* [Consignes de travail]:
(1) Merci d'indiquer si chacune des affirmations (a), (b) et (c) concorde avec le texte étudié, en répondant par oui ou par non et en citant les mots décisifs du texte.
(a) Un chrétien ne devrait jamais passer totalement inaperçu.
(b) Le Christ laisse les gens indifférents.
(c) Le chrétien se conforme à l'esprit du monde.
(2) Répondez aux questions suivantes sur le texte étudié.
(a) Selon la citation entre guillemets, de quoi furent-ils tous frappés ?
(b) Quelles références de l'Écriture figurent entre crochets ?
(c) Quels sont les trois verbes qui disent ce que le chrétien doit faire quelque part ?
------ Texte étudié
Si quelqu’un n’a rien d’étonnant, je dis qu’il n’est pas chrétien. Le chrétien est précisément celui ou celle qui, quelque part, doit dénoter, surprendre, interroger. Être chrétien c’est autant être soi qu’une présence, particulière de Dieu qui s’incarne.
« Ils furent tous frappés de stupeur et se demandaient entre eux : ‘ Qu’est-ce que cela veut dire ? ‘ »
Le Christ, nous raconte l’Écriture, ne laisse pas les gens indifférents : il est étonnant. Le chrétien est celui qui a toujours quelque chose d’étonnant en lui ; qui pose question ; qui entre quelque part en contradiction avec l’esprit du monde. A mon sens, un chrétien ne devrait jamais passer totalement inaperçu. Au fond, c’est la parole de l’Évangile : en quoi différons-nous des autres si nous n’aimons que celles qui nous aiment, que ceux qui nous font du bien ? [ Mt 5, 46-47 et Lc 6, 32-35 ]. Il doit y avoir chez tout chrétien une façon particulière d’aimer, qui se voit et qui surprend.
------------
------ Extrait de données
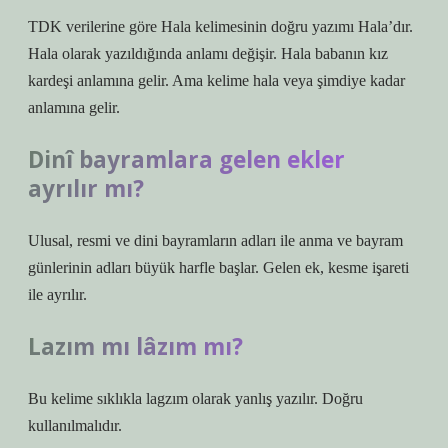
TDK verilerine göre Hala kelimesinin doğru yazımı Hala’dır.
Hala olarak yazıldığında anlamı değişir. Hala babanın kız
kardeşi anlamına gelir. Ama kelime hala veya şimdiye kadar
anlamına gelir.
Dinî bayramlara gelen ekler
ayrılır mı?
Ulusal, resmi ve dini bayramların adları ile anma ve bayram
günlerinin adları büyük harfle başlar. Gelen ek, kesme işareti
ile ayrılır.
Lazım mı lâzım mı?
Bu kelime sıklıkla lagzım olarak yanlış yazılır. Doğru
kullanılmalıdır.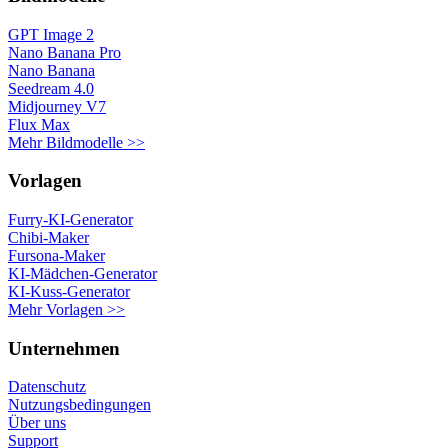
GPT Image 2
Nano Banana Pro
Nano Banana
Seedream 4.0
Midjourney V7
Flux Max
Mehr Bildmodelle >>
Vorlagen
Furry-KI-Generator
Chibi-Maker
Fursona-Maker
KI-Mädchen-Generator
KI-Kuss-Generator
Mehr Vorlagen >>
Unternehmen
Datenschutz
Nutzungsbedingungen
Über uns
Support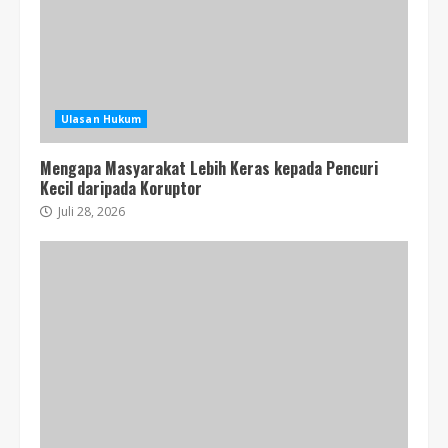
Ulasan Hukum
Mengapa Masyarakat Lebih Keras kepada Pencuri
Kecil daripada Koruptor
Juli 28, 2026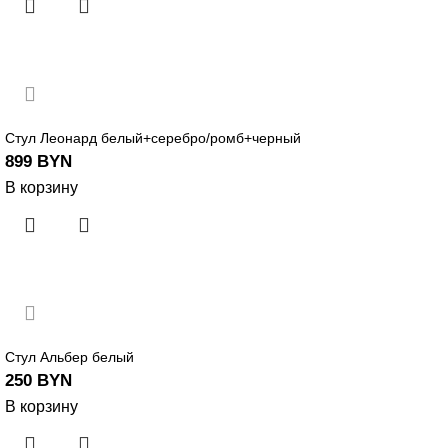
Стул Леонард белый+серебро/ромб+черный
899
BYN
В корзину
Стул Альбер белый
250
BYN
В корзину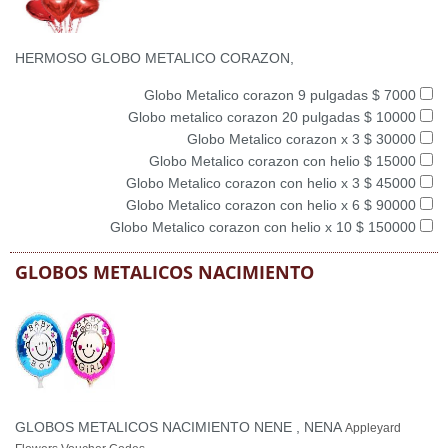
HERMOSO GLOBO METALICO CORAZON,
Globo Metalico corazon 9 pulgadas $ 7000
Globo metalico corazon 20 pulgadas $ 10000
Globo Metalico corazon x 3 $ 30000
Globo Metalico corazon con helio $ 15000
Globo Metalico corazon con helio x 3 $ 45000
Globo Metalico corazon con helio x 6 $ 90000
Globo Metalico corazon con helio x 10 $ 150000
GLOBOS METALICOS NACIMIENTO
GLOBOS METALICOS NACIMIENTO NENE , NENA
Appleyard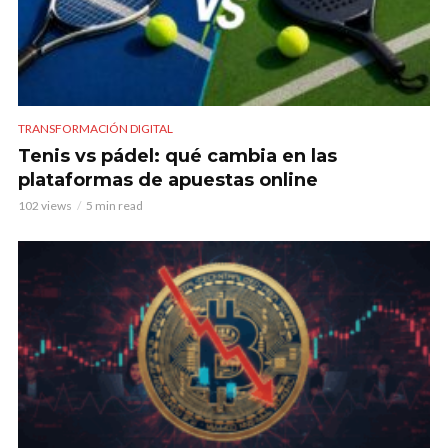
TRANSFORMACIÓN DIGITAL
Tenis vs pádel: qué cambia en las
plataformas de apuestas online
102 views
5 min read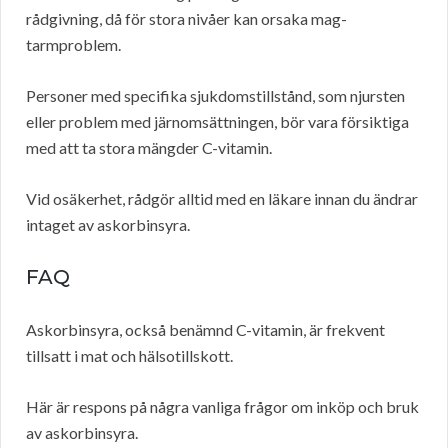
rådgivning, då för stora nivåer kan orsaka mag-
tarmproblem.
Personer med specifika sjukdomstillstånd, som njursten
eller problem med järnomsättningen, bör vara försiktiga
med att ta stora mängder C-vitamin.
Vid osäkerhet, rådgör alltid med en läkare innan du ändrar
intaget av askorbinsyra.
FAQ
Askorbinsyra, också benämnd C-vitamin, är frekvent
tillsatt i mat och hälsotillskott.
Här är respons på några vanliga frågor om inköp och bruk
av askorbinsyra.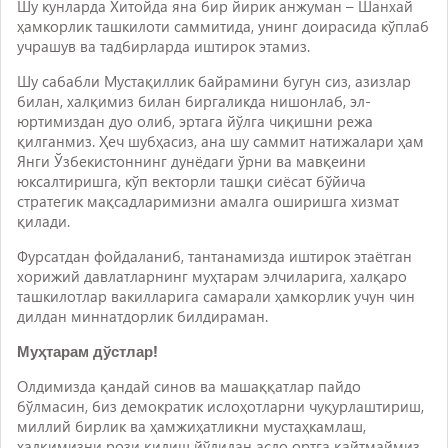
Шу кунларда Хитойда яна бир йирик анжуман – Шанхай
ҳамкорлик ташкилоти саммитида, унинг доирасида кўплаб
учрашув ва тадбирларда иштирок этамиз.
Шу сабабли Мустақиллик байрамини бугун сиз, азизлар
билан, халқимиз билан биргаликда нишонлаб, эл-
юртимиздан дуо олиб, эртага йўлга чиқишни режа
қилганмиз. Ҳеч шубҳасиз, ана шу саммит натижалари ҳам
Янги Ўзбекистоннинг дунёдаги ўрни ва мавқеини
юксалтиришга, кўп векторли ташқи сиёсат бўйича
стратегик мақсадларимизни амалга оширишга хизмат
қилади.
Фурсатдан фойдаланиб, тантанамизда иштирок этаётган
хорижий давлатларнинг муҳтарам элчиларига, халқаро
ташкилотлар вакилларига самарали ҳамкорлик учун чин
дилдан миннатдорлик билдираман.
Муҳтарам дўстлар!
Олдимизда қандай синов ва машаққатлар пайдо
бўлмасин, биз демократик ислоҳотларни чуқурлаштириш,
миллий бирлик ва ҳамжиҳатликни мустаҳкамлаш,
халқимизни рози қилиш йўлидан асло ортга қайтмаймиз.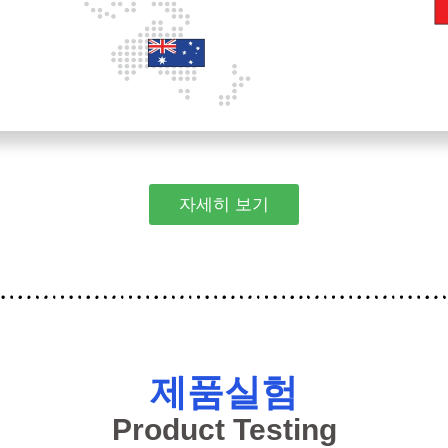
자세히 보기
제품실험
Product Testing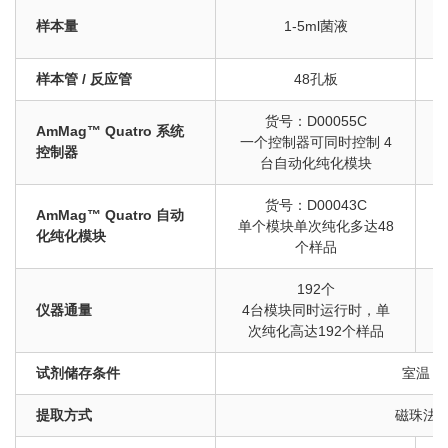
样本量
1-5ml菌液
样本管 / 反应管
48孔板
货号：D00055C
AmMag™ Quatro 系统
一个控制器可同时控制 4
控制器
台自动化纯化模块
货号：D00043C
AmMag™ Quatro 自动
单个模块单次纯化多达48
化纯化模块
个样品
192个
仪器通量
4台模块同时运行时，单
次纯化高达192个样品
试剂储存条件
室温
提取方式
磁珠法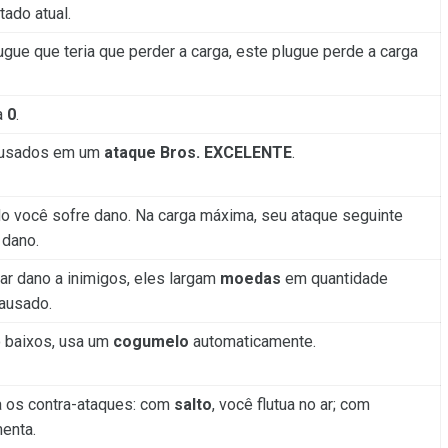
tado atual.
gue que teria que perder a carga, este plugue perde a carga
a
0
.
usados em um
ataque Bros. EXCELENTE
.
o você sofre dano. Na carga máxima, seu ataque seguinte
 dano.
r dano a inimigos, eles largam
moedas
em quantidade
causado.
 baixos, usa um
cogumelo
automaticamente.
ta os contra-ataques: com
salto
, você flutua no ar; com
menta.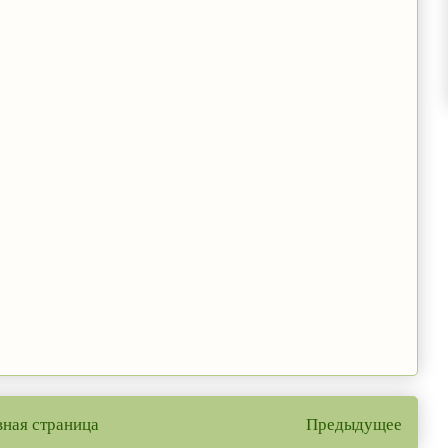
вная страница
Предыдущее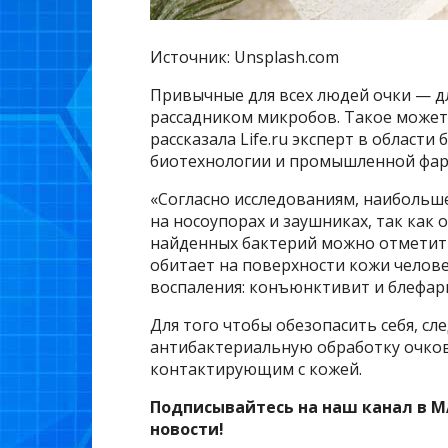
Источник: Unsplash.com
Привычные для всех людей очки — д
рассадником микробов. Такое может
рассказала Life.ru эксперт в област
биотехнологии и промышленной фар
«Согласно исследованиям, наибольш
на носоупорах и заушниках, так как 
найденных бактерий можно отметить
обитает на поверхности кожи челове
воспаления: конъюнктивит и блефари
Для того чтобы обезопасить себя, с
антибактериальную обработку очков,
контактирующим с кожей.
Подписывайтесь на наш канал в M
новости!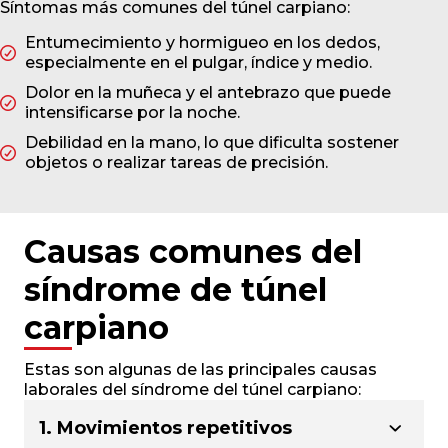
Síntomas más comunes del túnel carpiano:
Entumecimiento y hormigueo en los dedos,
especialmente en el pulgar, índice y medio.
Dolor en la muñeca y el antebrazo que puede
intensificarse por la noche.
Debilidad en la mano, lo que dificulta sostener
objetos o realizar tareas de precisión.
Causas comunes del
síndrome de túnel
carpiano
Estas son algunas de las principales causas
laborales del síndrome del túnel carpiano:
1. Movimientos repetitivos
------------
* [Résultats par tâche]:
(1)
(a) Oui : « un chrétien ne devrait jamais passer totalement inaperçu ».
(b) Non : « Le Christ, nous raconte l’Écriture, ne laisse pas les gens indifférents : il est étonnant. »
(c) Non : « qui entre quelque part en contradiction avec l’esprit du monde ».

(2)
(a) De stupeur.
(b) Mt 5, 46-47 et Lc 6, 32-35.
(c) Dénoter, surprendre, interroger.